Step 7: Access from Another Account
Now, team members with access to the "Fundamental Analysis" group can use your shared resources:
They can see and use your "QualityScore" formula and "Quality Companies" universe
If your strategy has Group permissions, they can also see and use your strategy
If your strategy has Group Context permissions, they cannot see your strategy, but they could create their own strategies that use your shared universe and formula
Understanding What's Happening
Behind the scenes:
Your formula and universe have "Group" permission in the "Fundamental Analysis" group
Your strategy can have either "Group" or "Group Context" permission
When a Group Context strategy runs:
It first checks if there's a private formula with the required name
If not found, it looks for formulas in the "Fundamental Analysis" group
It finds your shared formula and uses it
When the Group universe runs:
It has Group permission, so it skips checking for private formulas
It immediately looks for formulas in the "Fundamental Analysis" group
It finds your shared formula and uses it
Group Context: The Best of Both Worlds
Group Context permission provides significant flexibility:
Privacy with Access: Your resource stays private, but can still access group resources
Local Priority: It first tries to use your private resources before falling back to group resources
Perfect for End Products: Ideal for strategies, screens, and other "end products" that use shared components but don't need to be shared themselves
For example, if multiple team members all create their own trading strategies (Group Context) that use the same shared universe and formulas (Group), each person maintains control over their strategy while benefiting from the shared components.
Important Considerations
Group-Only Dependency Chain: Since Group resources can only access other resources in the same Group environment, any resource that a Group resource depends on must also be in that same Group.
Example: If your shared Universe has Group permission in "Fundamental Analysis," any Formula it uses must also have Group permission in "Fundamental Analysis"
This creates a complete dependency chain where all components must share the same Group
This is a critical constraint: you cannot have a Group resource that depends on a Private resource
Same Group Requirement: All components in the chain must reference the same group, whether through Group or Group Context permissions.

Information provided
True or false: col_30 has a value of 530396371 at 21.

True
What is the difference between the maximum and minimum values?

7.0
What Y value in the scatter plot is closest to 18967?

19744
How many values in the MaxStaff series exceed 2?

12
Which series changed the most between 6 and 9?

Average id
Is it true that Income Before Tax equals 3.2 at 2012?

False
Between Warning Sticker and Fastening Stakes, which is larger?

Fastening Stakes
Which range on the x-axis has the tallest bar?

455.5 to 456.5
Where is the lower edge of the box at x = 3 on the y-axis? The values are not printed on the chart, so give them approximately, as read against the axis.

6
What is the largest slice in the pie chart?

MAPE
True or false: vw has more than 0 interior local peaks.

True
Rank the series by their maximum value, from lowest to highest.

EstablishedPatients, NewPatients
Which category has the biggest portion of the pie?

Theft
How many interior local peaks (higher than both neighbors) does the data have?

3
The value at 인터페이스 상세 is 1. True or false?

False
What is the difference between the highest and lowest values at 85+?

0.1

Tasks
1 - Answer these from the group permissions text:
(a) What two shared resources can team members in the "Fundamental Analysis" group see and use?
(b) When a Group Context strategy runs, what does it check for first?
(c) What kind of resource can a Group resource not depend on?
2 - Continue the group permissions text from its last sentence.
The listing has nothing to do with the work here.

Results by task
1 -
(a) The "QualityScore" formula and the "Quality Companies" universe.
(b) Whether there's a private formula with the required name.
(c) A Private resource.

2 -
Updates Propagate Automatically: When you improve a shared formula or universe, all resources that use them benefit immediately.
Resource Ownership: Only the creator can modify a resource. If others want to customize a shared resource, they need to create their own version.
Choose Permissions Wisely:
Use Group for resources you want to share
Use Group Context for resources that should remain private but need to access shared resources
Use Private for resources that don't need to access shared resources
With these permission options, you can create efficient workflows that balance collaboration and privacy according to your specific needs.
Sharable Resource Types
The following resource types can be shared using the Group permission:
Formulas: Mathematical calculations
Screens: Stock filtering systems based on various criteria
Universes: Predefined sets of stocks meeting specific conditions
Watchlists: Custom collections of stocks for monitoring
Strategies: Complete trading systems with buy/sell rules
Rankings: Custom stock ranking based on factors
Lists: Collection of ticker(s) or P123 IDs
Aggregate Series: Time series data calculated across a cross-section of securities
Imported Factors and Series: External data brought into the system
AI Factors: Machine learning-derived metrics and indicators
Fundamental Chart Templates: Standardized views of fundamental data
Books: Collections of live or simulated Strategies
Each of these resource types can be shared with team members by assigning them Group permissions, or they can be kept private while still accessing shared resources by using Group Context permissions.